China milk powder inventories are said to still be excessive as well, though hard numbers are elusive. The prevailing view is that China still holds around 300,000 tons (mostly WMP) in storage. Furthermore, China’s milk production is running around 5% ahead in 2015.
And milk production from the top five suppliers is still expanding, albeit more slowly. It may not be until second quarter 2016 before the production numbers show contraction.
Therefore, we expect 2016 to be a year of destocking and rebalancing. There is still plenty of milk and inventory in the pipeline that needs to be worked through, and that work will take time. A lot will hinge on how vigorously (or not) China comes back into the market. If China’s imports, for instance, hold near 9.4 million tons milk equivalent (20.7 billion pounds) over the next year – the pace set in the year ending July 2015 – trade flows will have to evolve to reconcile what appears to be a smaller, more competitive pie than earlier believed.
Complicating the competitive environment is that global prices have recently worked themselves back to where price signals provide improved returns on the farm.

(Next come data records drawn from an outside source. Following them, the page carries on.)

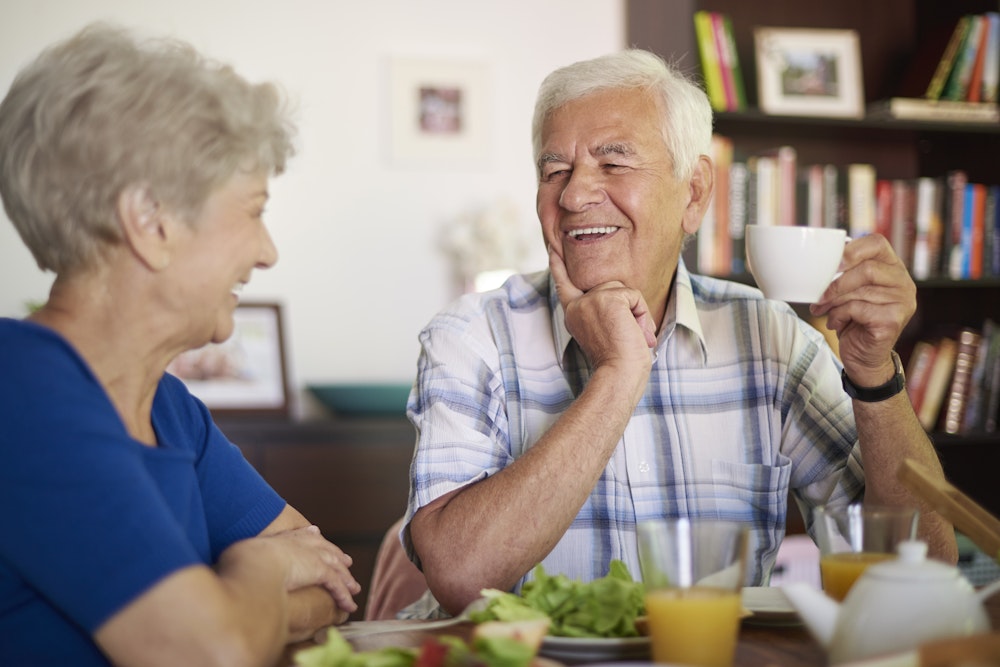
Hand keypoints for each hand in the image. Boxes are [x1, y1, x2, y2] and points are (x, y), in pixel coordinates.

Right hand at [226, 525, 359, 613]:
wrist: (253, 559)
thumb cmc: (242, 559)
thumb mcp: (243, 554)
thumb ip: (245, 556)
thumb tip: (232, 560)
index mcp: (283, 538)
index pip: (301, 535)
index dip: (311, 536)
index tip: (316, 533)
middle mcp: (301, 544)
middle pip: (324, 548)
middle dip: (335, 554)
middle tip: (346, 560)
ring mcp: (311, 555)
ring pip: (334, 567)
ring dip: (345, 579)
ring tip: (353, 587)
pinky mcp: (319, 569)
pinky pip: (335, 584)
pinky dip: (343, 594)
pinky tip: (349, 604)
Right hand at [548, 245, 655, 370]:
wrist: (619, 374)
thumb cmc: (617, 361)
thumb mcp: (604, 330)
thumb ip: (603, 310)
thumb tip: (624, 296)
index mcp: (573, 313)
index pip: (564, 283)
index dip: (558, 265)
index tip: (553, 248)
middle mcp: (578, 305)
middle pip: (611, 286)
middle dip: (627, 307)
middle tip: (628, 335)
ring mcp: (590, 300)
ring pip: (624, 290)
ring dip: (635, 313)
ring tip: (632, 335)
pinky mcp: (607, 298)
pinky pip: (634, 296)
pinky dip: (641, 314)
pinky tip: (635, 331)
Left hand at [810, 234, 915, 384]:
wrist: (864, 357)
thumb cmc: (854, 320)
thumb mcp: (848, 291)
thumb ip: (844, 273)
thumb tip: (817, 262)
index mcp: (892, 268)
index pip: (877, 243)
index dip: (852, 250)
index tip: (831, 263)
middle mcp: (903, 282)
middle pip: (866, 269)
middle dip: (836, 283)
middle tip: (818, 296)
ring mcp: (902, 302)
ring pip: (860, 290)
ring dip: (833, 301)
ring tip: (822, 309)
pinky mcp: (893, 320)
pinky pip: (858, 309)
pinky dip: (839, 315)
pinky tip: (836, 323)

This could incent continued production growth and forestall the needed supply contraction.
Watch Oceania, Europe
In this environment, U.S. exporters have their work cut out for them like they haven’t seen before.
Competitors from Oceania and Europe are pricing aggressively to win sales and grow market share and to prevent inventories from building. In early October, U.S. benchmark Cheddar cheese prices were 25 cents higher than global prices, and U.S. butter prices were $1.30 above global prices. This price disparity has rendered U.S. butter exports negligible and cut U.S. cheese exports by 15% in the first eight months of the year.

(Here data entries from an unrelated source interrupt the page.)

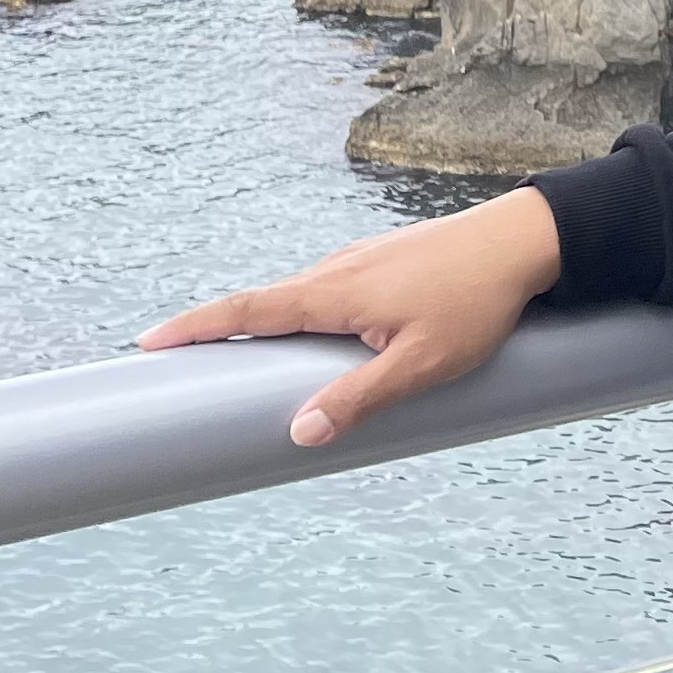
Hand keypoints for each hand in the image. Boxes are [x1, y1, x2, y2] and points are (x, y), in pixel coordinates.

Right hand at [138, 186, 563, 445]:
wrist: (525, 240)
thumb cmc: (477, 302)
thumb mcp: (421, 364)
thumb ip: (360, 398)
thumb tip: (300, 432)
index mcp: (333, 291)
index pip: (245, 309)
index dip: (194, 327)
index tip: (146, 342)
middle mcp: (336, 268)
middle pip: (260, 302)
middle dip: (214, 330)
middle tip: (172, 359)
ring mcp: (358, 261)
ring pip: (296, 297)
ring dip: (261, 324)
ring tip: (236, 361)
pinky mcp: (381, 261)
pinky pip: (324, 291)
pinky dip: (299, 314)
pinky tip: (315, 340)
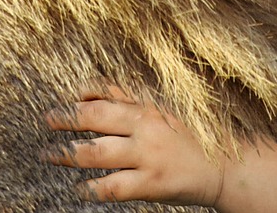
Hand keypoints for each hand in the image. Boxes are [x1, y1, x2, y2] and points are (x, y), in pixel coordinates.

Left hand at [45, 86, 228, 205]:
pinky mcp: (150, 183)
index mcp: (150, 102)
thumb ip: (134, 98)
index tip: (67, 96)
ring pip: (94, 153)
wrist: (229, 167)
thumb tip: (90, 93)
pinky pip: (110, 187)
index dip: (82, 91)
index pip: (107, 88)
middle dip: (65, 117)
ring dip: (66, 154)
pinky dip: (89, 189)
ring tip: (49, 154)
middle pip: (94, 117)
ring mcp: (146, 155)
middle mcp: (145, 125)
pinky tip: (79, 189)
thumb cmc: (195, 136)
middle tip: (47, 119)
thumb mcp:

In contrast, U.S. milk powder and whey have been more responsive in competing in the global market place, and volumes have held up better, though NDM/SMP exports are still down 6% through August and whey exports are down 10%.
While the longer-term expectations are for demand to expand and strain supply, lifting prices from today’s levels, the intermediate outlook for the next 12 to 18 months indicates a fierce competitive environment. With more than 14% of its milk production now moving to international markets, the U.S. industry must aggressively compete to win to protect hard-earned volume and market share gains achieved over the past decade. Failing that, the United States will be the holder of global inventory and settle back into the role of the global “balancing plant.”